Unicode displaying incorrectly

Software Engineering Team Lead and Director of Cloudsure

Monday, 3 October 2016 · Estimated 2 minute read

Problem

We made content changes on an MVC view in a .NET application. The Unicode characters were displaying fine until the change was made which resulted in gibberish on the screen where the Unicode characters used to be.

Investigation

Using Git we looked at the diff to see if we could find anything strange that was introduced to break the display. We didn't see anything out of the ordinary.
We confirm the <meta charset="utf-8" /> tag was present in the shared layout and that the content-type of the response was text/html; charset=utf-8.
We replaced the Unicode character with its HTML entity and it worked. This is more explicit and doesn't rely on any behind-the-scenes black magic but unsustainable with the way we receive the content unless it was automated.
We took to Google and started searching. We came across a StackOverflow question where there was mention of the BOM and something struck me.

Cause of failure

Hunch

We experimented with a Visual Studio add-on called Strip'em to automatically save line-endings in LF as Visual Studio doesn't have a global setting for this.

In retrospect this wasn't a great idea but we were hoping to avoid seeing:

the wall of pink in our Git diffs and be able to diff without having to ignore white spaces.
nasty dialogs every time we open a file that doesn't have consistent line-endings especially when working with files that were created on other operating systems.

Tip: In Visual Studio 2015 you can change the encoding and line ending for an individual file at File > Advanced Save Options.

This add-on had an unexpected "feature" that was not advertised in the dialog. When it removed the line-endings, the BOM at the start of the file was also removed.

There's two problems with it [Strip-em], firstly it kills the utf-8 magic bytes which windows likes, and also causes a change after file save so VS asks to reload changes, I know that the latter can be avoided but sometimes you don't want to reload changes automatically. ~ Brett Ryan commented on StackOverflow

Experiment

As we couldn't find any reason for the Unicode characters to be displaying differently now, we believed that it must be the add-on. We needed to test it.
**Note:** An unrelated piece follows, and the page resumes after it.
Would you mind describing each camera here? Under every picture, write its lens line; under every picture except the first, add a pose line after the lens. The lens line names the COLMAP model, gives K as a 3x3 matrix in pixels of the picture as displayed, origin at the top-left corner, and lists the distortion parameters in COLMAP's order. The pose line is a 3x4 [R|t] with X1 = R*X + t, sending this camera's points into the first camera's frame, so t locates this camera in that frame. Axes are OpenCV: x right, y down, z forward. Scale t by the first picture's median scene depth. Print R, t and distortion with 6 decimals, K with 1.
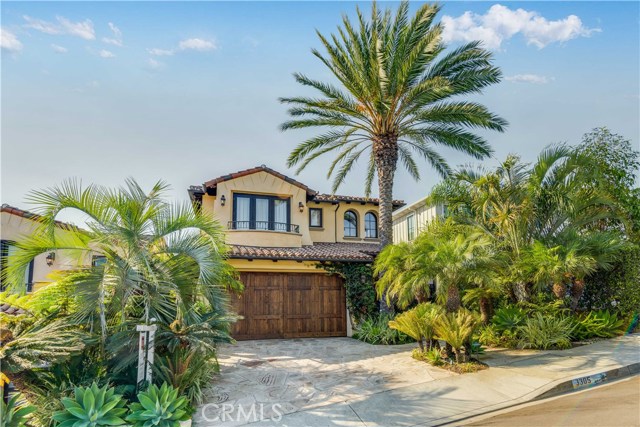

We disabled the line-ending conversion in the add-on but had to add the BOM back.
We opened the file in Notepad++ (before we knew we could save it in Visual Studio) Encoding > Encode in UTF-8-BOM, saved the file, viewed it and it displayed correctly.
We changed the encoding back to UTF-8 without the BOM and saw that it broke.
This confirmed that the BOM character allowed the hardcoded Unicode characters to display correctly on Windows but we had to prove that the add-on was the culprit. (We hadn't seen the StackOverflow comment at that time)
We opened the BOM file in Visual Studio and saved it. It worked.

You can also see the BOM in a Hex editor.

Solution

Saving the UTF-8 file with the BOM signature on Windows solves the problem.

Microsoft compilers and interpreters, and many pieces of software on Microsoft Windows such as Notepad treat the BOM as a required magic number rather than use heuristics. These tools add a BOM when saving text as UTF-8, and cannot interpret UTF-8 unless the BOM is present, or the file contains only ASCII bytes. ~ Wikipedia

Note: As I was so curious about the byte order mark, I investigated and documented my findings.

References

Stop Visual Studio from mixing line endings in files
Notepad++ - Free source code editor which supports several programming languages running under the Microsoft Windows environment.
HxD - Freeware Hex Editor and Disk Editor.